The Library Guardian

Asking the hard questions in life: how do you organize your library? I’m pretty confident I want my non-fiction research type books in the office with me. Art books can be in the bedroom where the art desk currently is (until the Little Man moves out and I co-opt his room as a studio, which is the plan in a year or so). The pulp paperbacks are on the skinny bookshelves in the dining area, along with the bookshelf of cookbooks. Well. The way I’m acquiring them, I’m going to need a whole ‘nother bookshelf for food science and cookbooks, but that’s a concern for another day. 

Within the non-fiction, do I group by strict Dewey Decimal? I must confess I never did memorize all of the sub-categories. Within fiction do I organize by genre, or author? Tempted to organize by genre so I can easily find related books – fiction in paper is rarely read hereabouts, we do most of the pleasure reading in ebook, and the Little Man does audiobooks these days. It has been fun to slowly introduce him to authors and books we like, plus it’s economical because there are often deals for buying audio and ebook bundled together. That’s helpful when he’s listening to a lot of books!

None of that solves the real dilemma, though. Which is finding the time and energy to pull the library apart and put it back together in something resembling order. We moved in, unpacked books onto shelves, got more shelves from a friend, unpacked the remaining books, were given books, bought books, ran out of shelves again… the bibliophile’s life, in a nutshell. 

I think I may start on this one shelf at a time. Oh, right, antiques… do I separate those out and display ’em somewhere? 

Sigh. 

Cat Tax: Toast belleh!

And so, Spring Cleaning begins…


Comments

7 responses to “The Library Guardian”

  1. Paul (Drak Bibliophile) Howard Avatar
    Paul (Drak Bibliophile) Howard

    I thought everybody stacked their books by their reading chair??? [Crazy Grin]

  2. Becky Jones Avatar
    Becky Jones

    The organization of books in this house is a combination of organized and haphazard.

  3. Becky Jones Avatar
    Becky Jones

    The organization of our books is a combination of organized and haphazard. I’m waiting until we buy a house to get the library to my liking.

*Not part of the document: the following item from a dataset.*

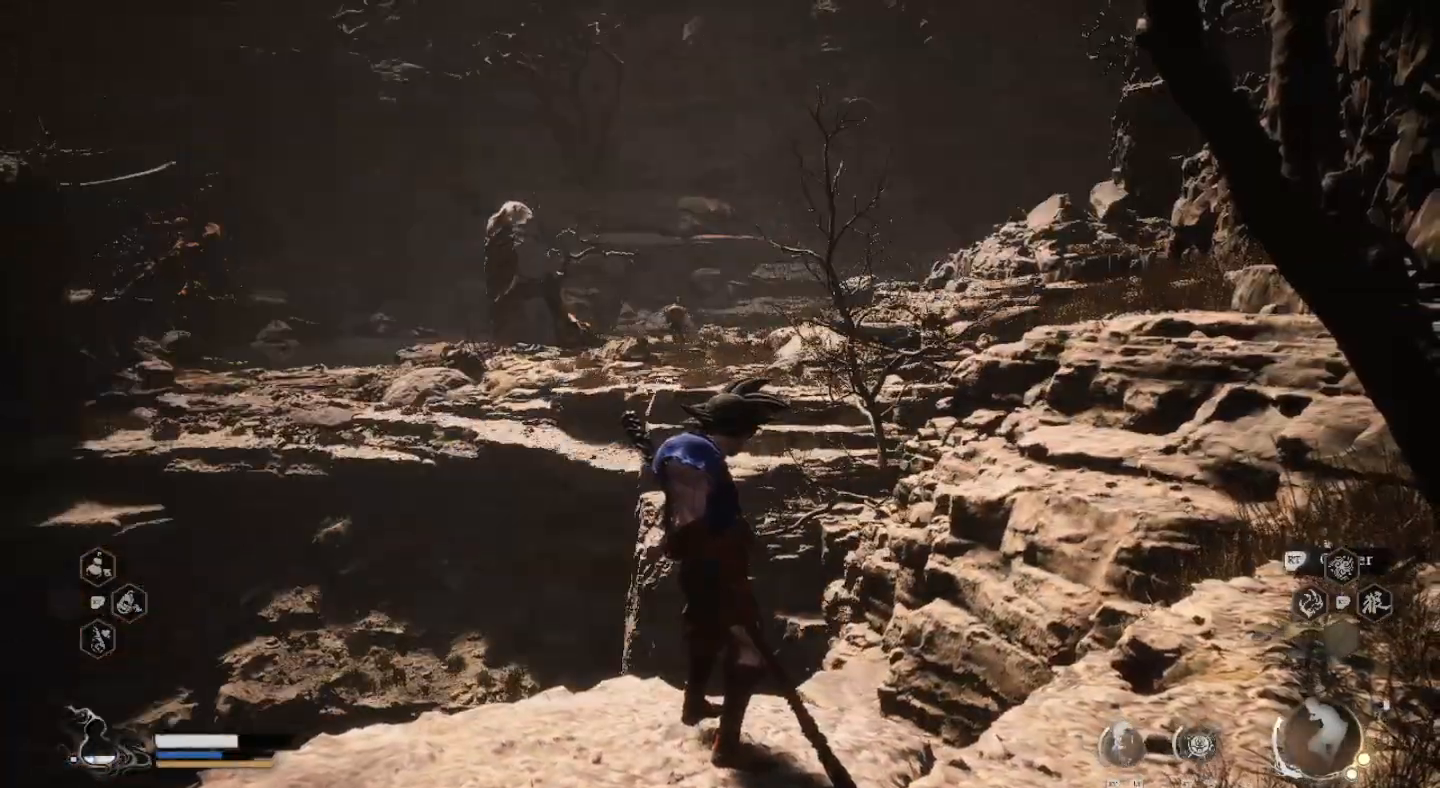
{"buttons": [], "left_stick": "up", "right_stick": "center", "events": [[133, "left_stick", "right"], [267, "right_stick", "right"], [433, "right_stick", "center"], [467, "left_stick", "up"]]}
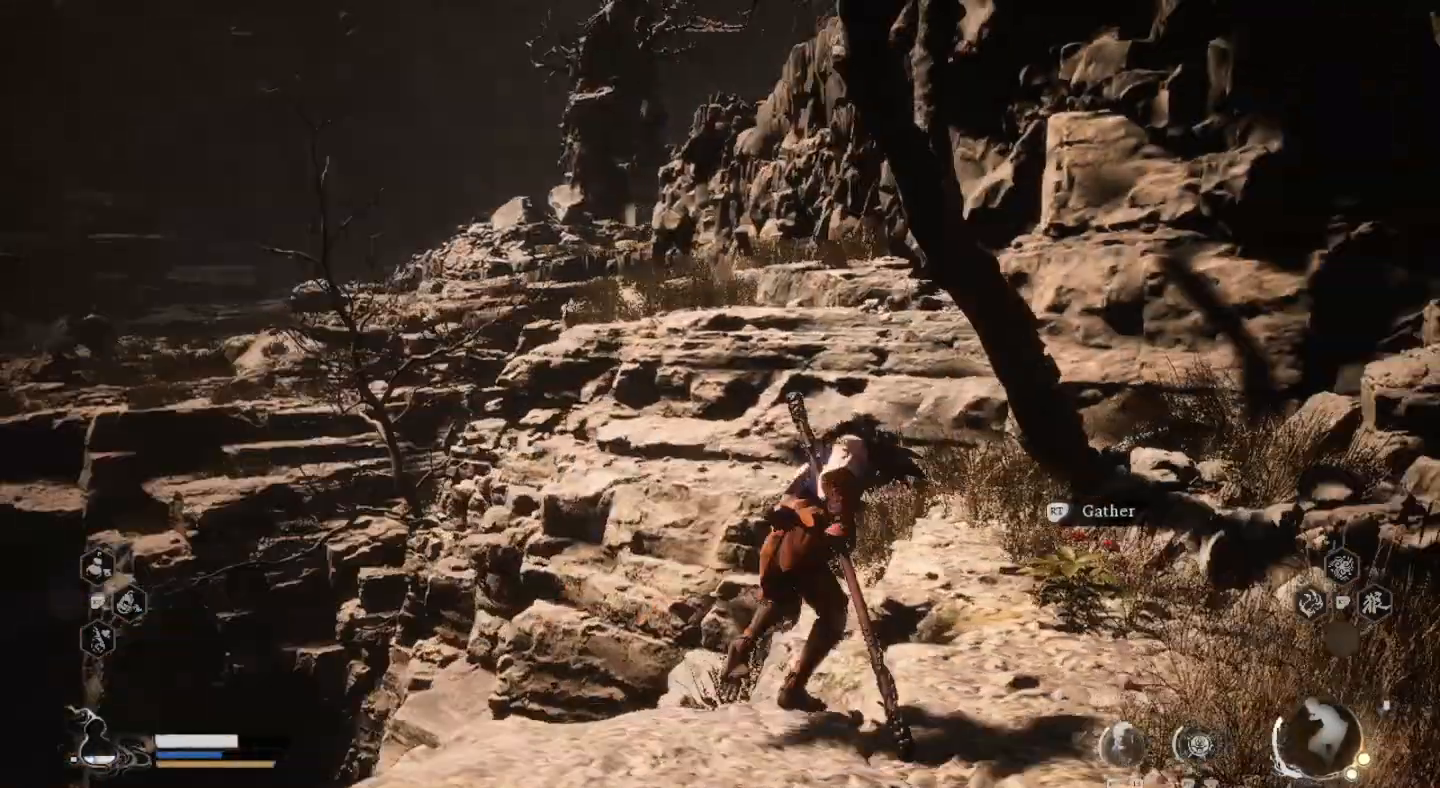
{"buttons": [], "left_stick": "up", "right_stick": "center", "events": []}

  4. Organized and haphazard sounds about right…we had a small library room, mostly organized by genre, which massively overflowed. Then I set up a home office, so most of the relevant books are with me, but not all fit. Now we’re doing work around the house, so they’re on their third temporary home of 2023, all while a small furball races me and the book pile up and down the stairs. Writing cat is, sadly, illiterate.

  5. I have references, general fiction, history, and “What is this?” all sorted by author’s last name. Sometimes it works well…

    My e-book and audio collections are far more refined in their sorting for some reason…

  6. Foreign language books are on two shelves in two separate rooms. General research/academic books are under the foreign language books in the office, with academic journals on the bottom shelf because of the weight. The other office bookshelf is all environmental history. The former cat platform is general social sciences and some maps. The textbooks I use are on the floor beside the desk, so I can grab them for rapid reference. As are the current WIP reference books, if in hard copy. Most fiction is in the bedroom, along with aviation books.

    We will not discuss the middle bedroom, the bookshelves in the master bedroom, the library, and the living room. Oh, and there are geology and German-language archaeology and Roman Frontier history in the little rolling cabinet in the office, with medieval and everything-else on top.